Some viewed the sleek, smooth architecture of the buildings as beautiful, modern, clean and crisp, creating a skyline that was overwhelming. Yet, others felt they were nothing more than giant, square, glass and steel box-like structures with no real shape, beauty or form about them. I was able to have several conversations with people who worked in the Twin Towers when I visited them. The people who worked in the restaurants on the top floors talked about the weather. They told how when they came to work it was calm, dry, and warm at the entrance, yet when they reached the top and looked out the "Windows of the World" it would be windy, misty, and cold.

Some people thought the Twin Towers were nothing more than two ugly buildings, built to unnecessary heights, just to symbolize the dominance of one nation in the world. This view seemed to be the same view that was taken by those who brought them down on September 11, 2001. However, I believe those from abroad who brought down these incredible buildings missed what they were built to represent, just as those in New York who hated them had.

For beyond the reflective glass, the sleek exterior of steel and cement were people -- people from different countries all over the world, with different religions, cultures, backgrounds, all working in peace to try to create a better world for all to live. There were people who represented oil firms and people who represented charities. Perhaps some of these people hated each other (the darkness, the shadows), some loved each other (the light, the sunshine) or some simply over time found a middle ground of acceptance through understanding (a little of both). These buildings were not built to represent dominance over anything or anyone, but to represent the hope, peace, and acceptance of a "world" that had joined together, in commerce, to try to improve life for everyone, everywhere.

I will never forget the last time I saw the Twin Towers: They were not beautiful; they were nothing more than a pile of nondescript rubble. Twisted beams of steel darkened and black from the fires, huge chunks of cement shattered into meaningless forms, pane-less window frames, and lost, torn, bits of papers; pieces of lives, scattered about everywhere. Huge cranes able to pick up twenty or thirty tons looked like little Tonka toys in the fifty-foot deep pit among the piles of rubble. The fifty-foot deep pit was the area where the underground mall and subway station had been. Seeing this left me saddened. My beautiful buildings that had once reached the heavens were no more. The pile of rubble seemed small in comparison to the buildings that had once been. All that could be recognized were a few larger pieces of the outer walls still partially standing. However, even they looked like something ripped from the pages of my history book -- a bombed out building from WW II, not a skyscraper in the middle of Manhattan.

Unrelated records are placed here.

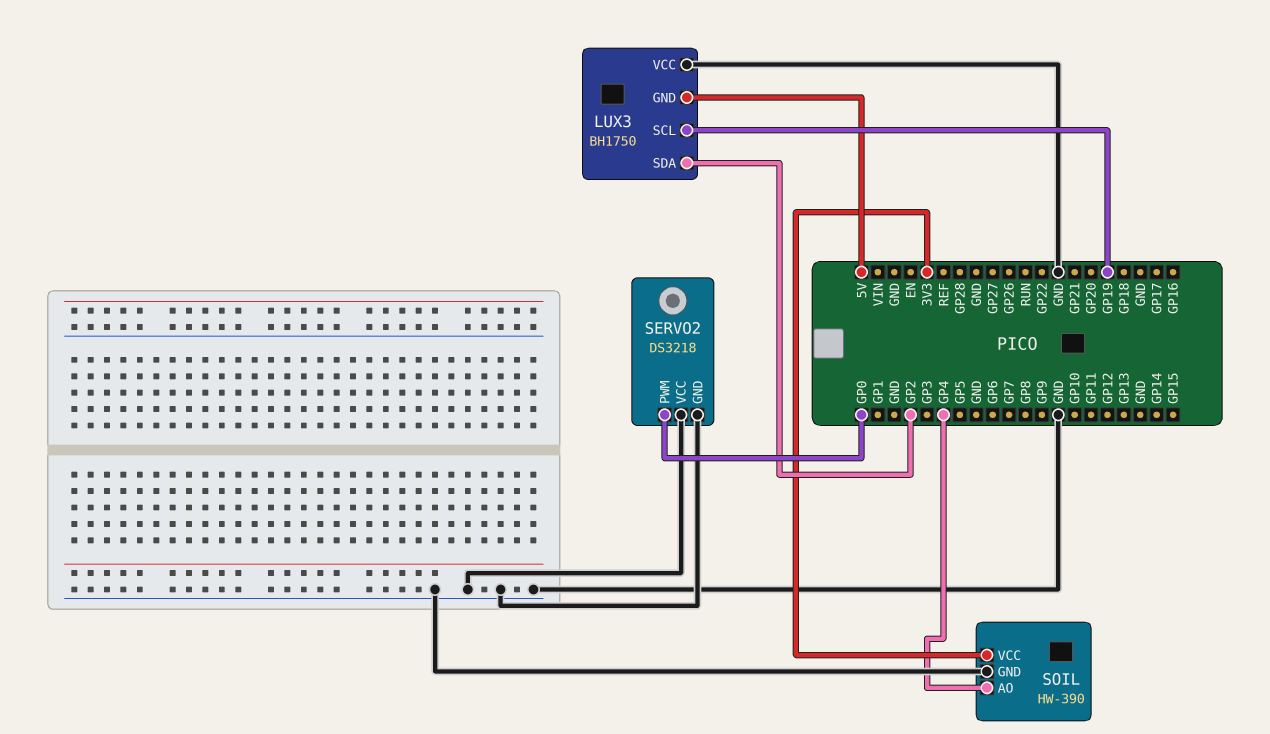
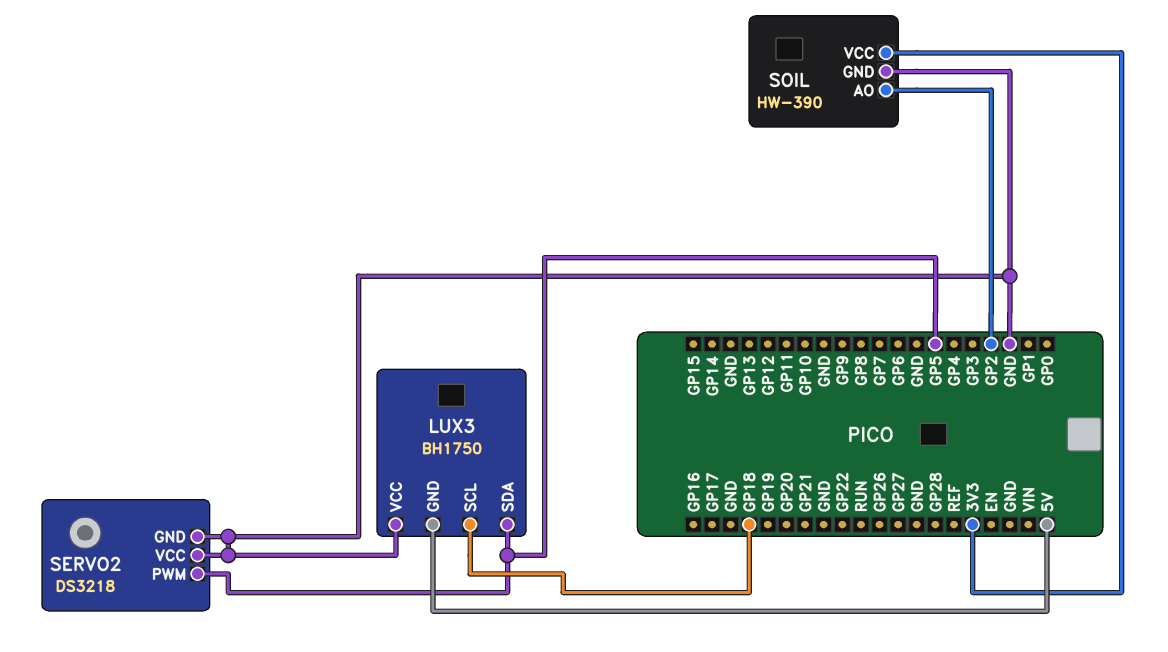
LUX3 pin SCL: GP19 -> GP18
LUX3 pin SDA: GP2 -> GP5
SERVO2 pin PWM: GP0 -> GP5
SOIL pin AO: GP4 -> GP2

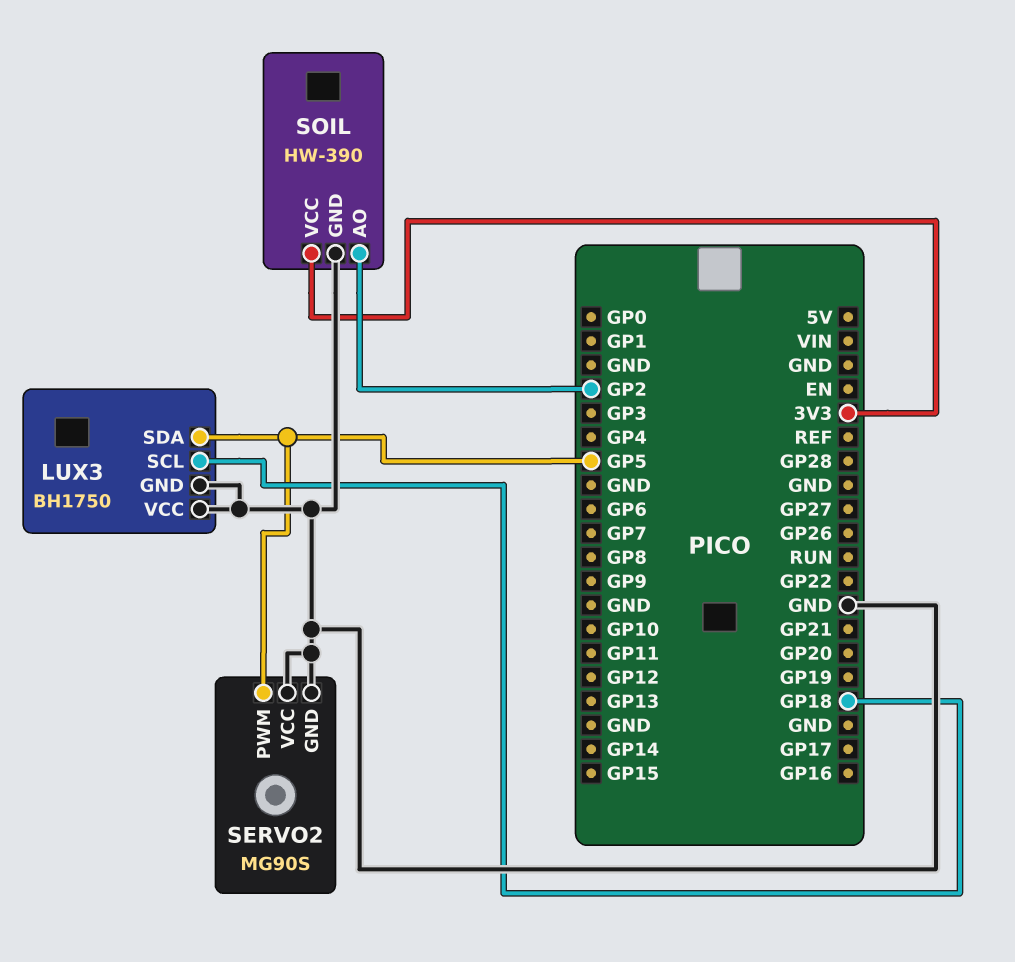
LUX3 pin GND: 5V -> GND
SERVO2: DS3218 -> MG90S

The terrorists may have brought down these two controversial buildings that some loved and others hated, but in the end no one was happy they were gone. The terrorists had not separated the world by destroying the towers; in fact, the terrorists achieved just the opposite. For a time, the loss of the towers united the world. As for the individuals within the towers, many left this earth on September 11, 2001, and went to the heavens that the towers seemed to touch, but these people will never be forgotten. And neither will the Twin Towers. They will always stand as a uniting force around the world to those who lived both to the east and the west of them. The Twin Towers and all they stood for will always live in the sunshine of humanity.